● **Assignment**
Repeat the entries below exactly, pictures excluded.

BEGIN Exercise data

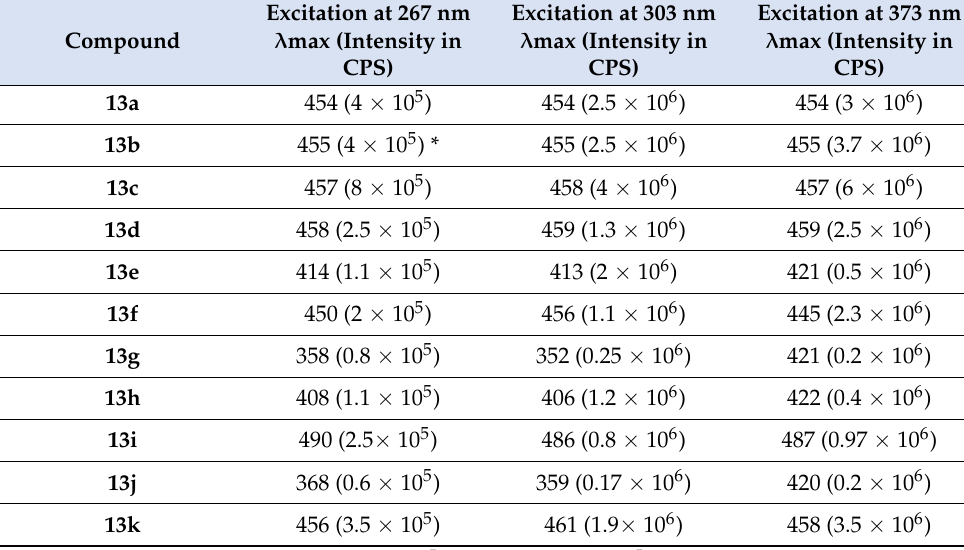
Table 2. Fluorescence emission data ( λ max and intensity) of 13a – k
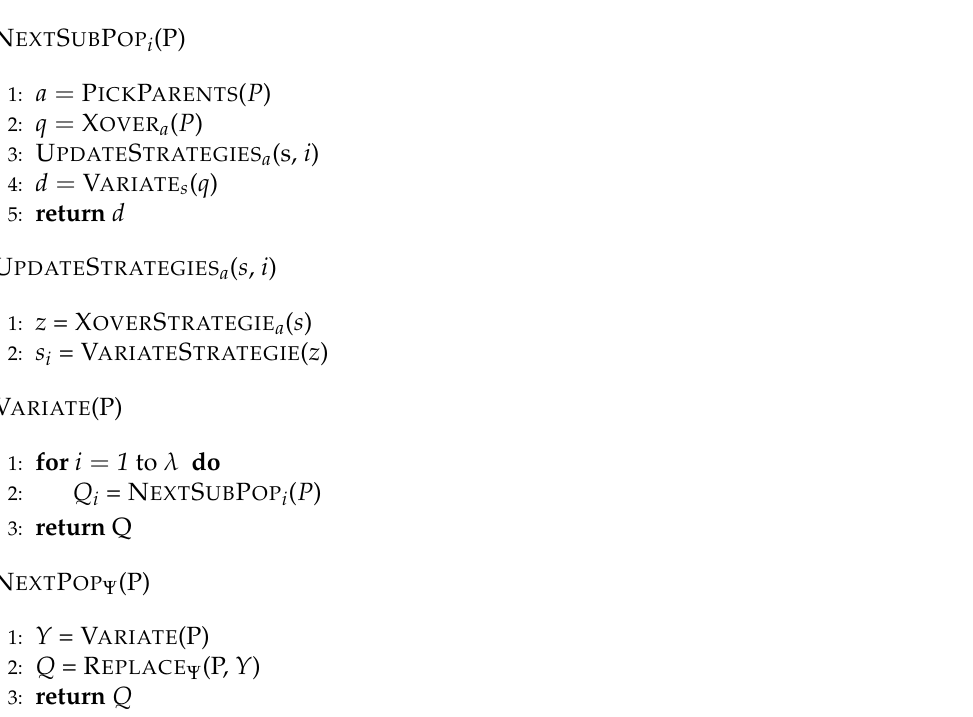
Algorithm 12 Evolutionary strategies algorithm-NextPop method described in terms of VR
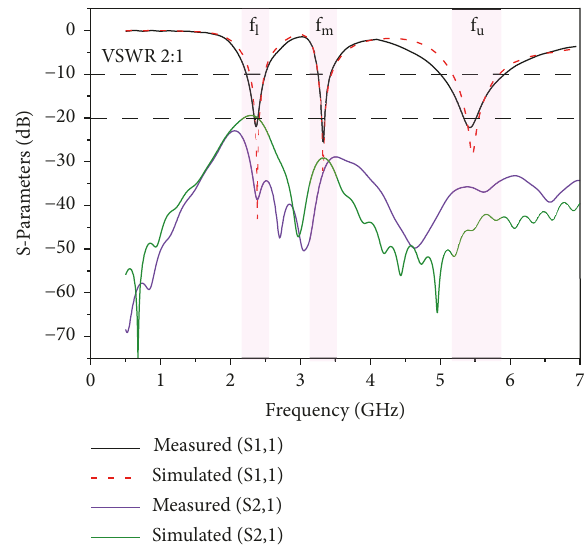
Figure 12: Simulated and Measured S parameters of proposed MIMO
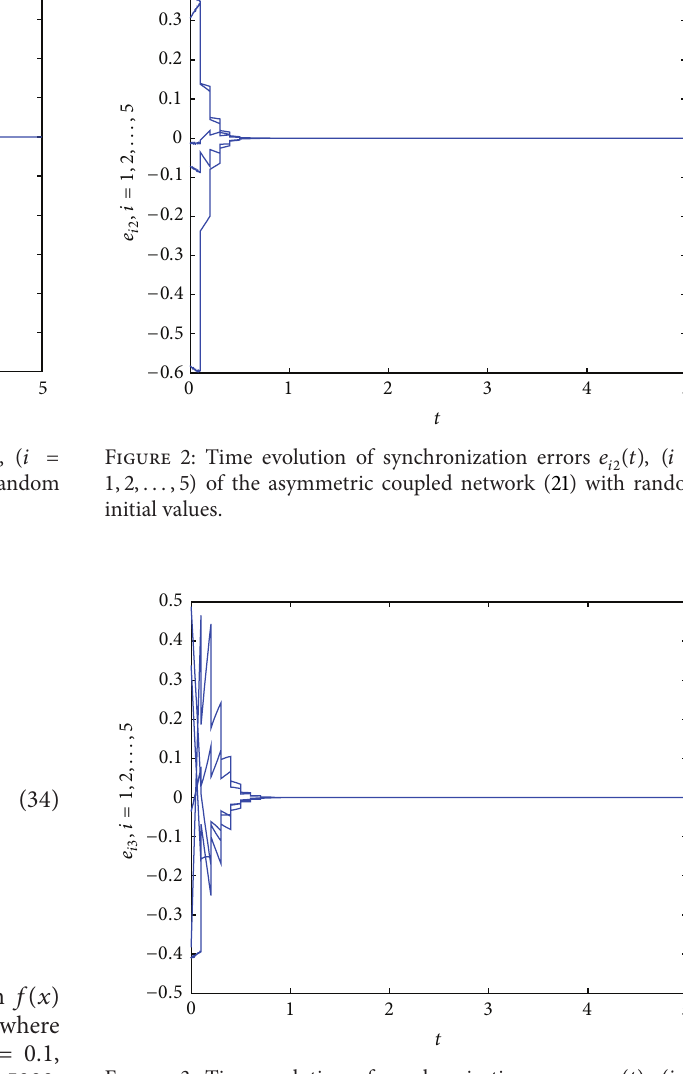
Figure 3: Time evolution of synchronization errors 𝑒 𝑖3 (𝑡), (𝑖 = 1, 2, .. ., 5) of the asymmetric coupled network (21) with random initial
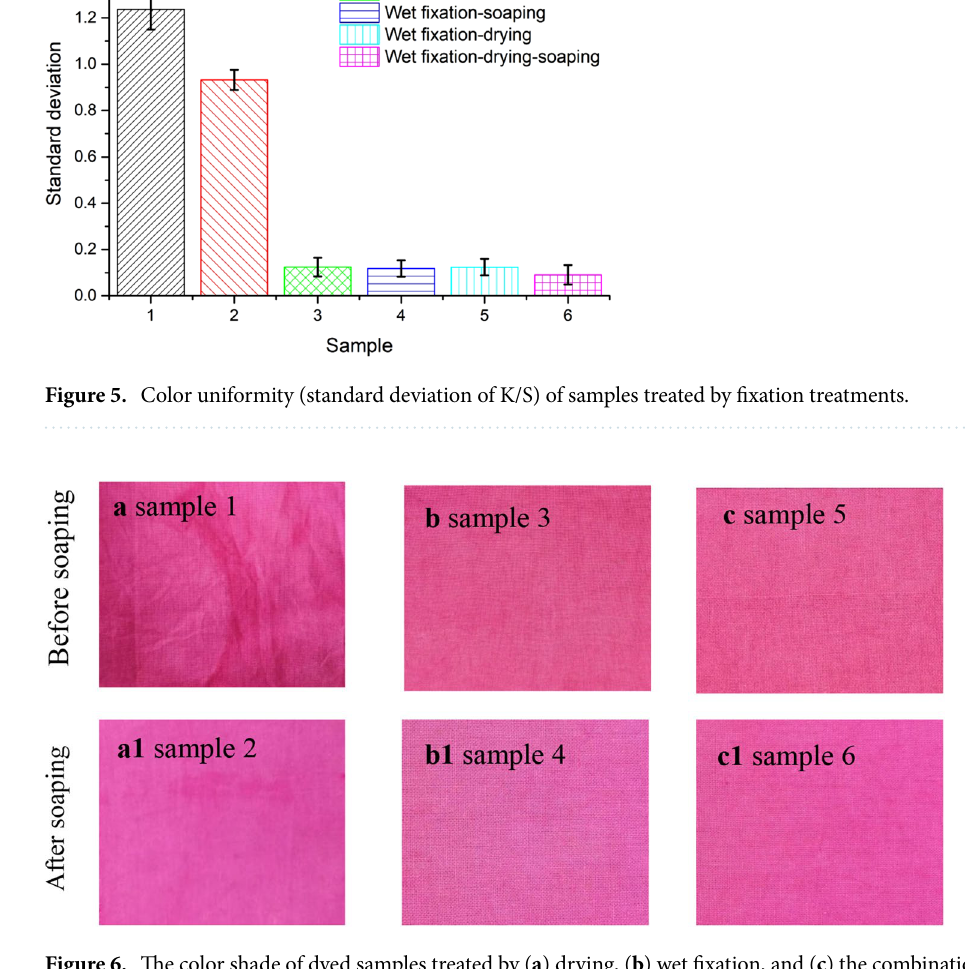
Figure 6. The color shade of dyed samples treated by ( a ) drying, ( b ) wet fixation, and ( c ) the combination of wet fixation and drying before and after soaping.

END Exercise data

● **Solution**
Table 2. Fluorescence emission data ( λ max and intensity) of 13a – k
Algorithm 12 Evolutionary strategies algorithm-NextPop method described in terms of VR
Figure 12: Simulated and Measured S parameters of proposed MIMO
Figure 3: Time evolution of synchronization errors 𝑒 𝑖3 (𝑡), (𝑖 = 1, 2, .. ., 5) of the asymmetric coupled network (21) with random initial
Figure 6. The color shade of dyed samples treated by ( a ) drying, ( b ) wet fixation, and ( c ) the combination of wet fixation and drying before and after soaping.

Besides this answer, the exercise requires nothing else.